MOSCOW (MRC) -- ConocoPhillips said on Friday it was buying the 50% stake in the Surmont oil facility held by TotalEnergies' Canadian subsidiary for about USD3 B, giving it full ownership and elbowing away rival Suncor Energy, said Hydrocarbonprocessing.
Canada's Alberta oil sands hold some of the world's largest crude reserves, which appeal to cash-flush producers looking to bolster production.
Suncor last month agreed to buy TotalEnergies’ Canadian operations for USD4.11 B, including Total's 50% stake in Surmont, which ConocoPhillips operates.
But ConocoPhillips, which held the other 50% stake, held right of first refusal to buy the rest of Surmont. Conoco's decision to exercise that right is a setback to Suncor's plans to boost its long-term bitumen supplies to replace its aging Base Mine.
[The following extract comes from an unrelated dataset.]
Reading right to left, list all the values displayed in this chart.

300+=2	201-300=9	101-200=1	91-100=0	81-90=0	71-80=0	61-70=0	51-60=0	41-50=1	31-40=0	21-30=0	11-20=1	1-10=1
Suncor, in a statement, said its deal with Total was conditional on ConocoPhillips waiving its right of first refusal, and it is now re-assessing the transaction. Conoco's pending decision had stirred speculation about whether it would exercise its option, but investors seemed to favor buying Surmont, given its returns, RBC Capital Markets said in a note.
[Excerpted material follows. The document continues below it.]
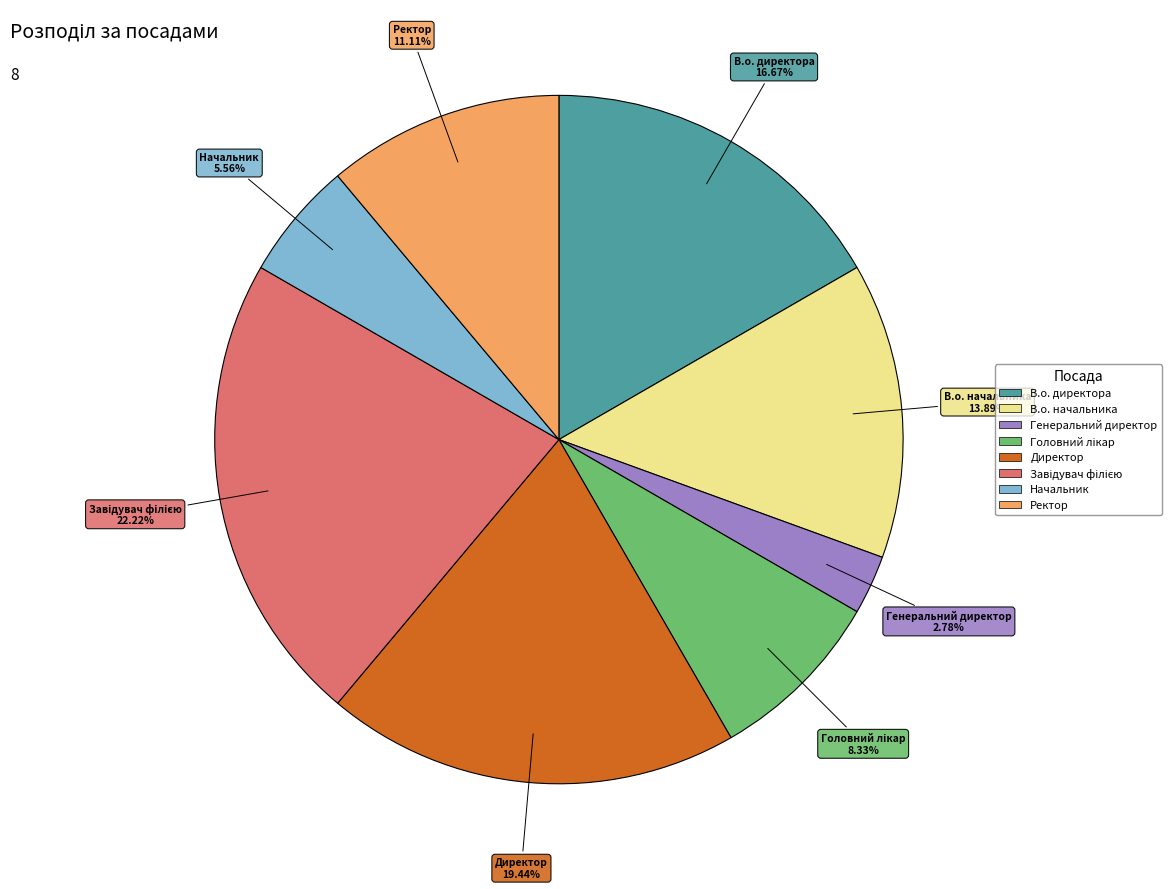

To the nearest percent, what is the difference between the largest and smallest slice percentages?

19%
Conoco shares eased, while Suncor stock was down 1.3%. ConocoPhillips expects the transaction to add about $600 MM of annual free cash flow in 2024.
The deal, expected to close in the second half of 2023, will be funded either through cash, short- and medium-term financing, or a combination, ConocoPhillips said.
We remind, ConocoPhillips posted significantly lower earnings in 1Q 2023 than in 1Q 2022 because because of declining oil prices, but still surpassed analysts' projections. The US firm announced a net profit of USD2.9 bn, a decline from USD5.8 bn in 1Q 2022. Earnings stood at USD2.38/share, an increase from USD4.39/share in 1Q 2022.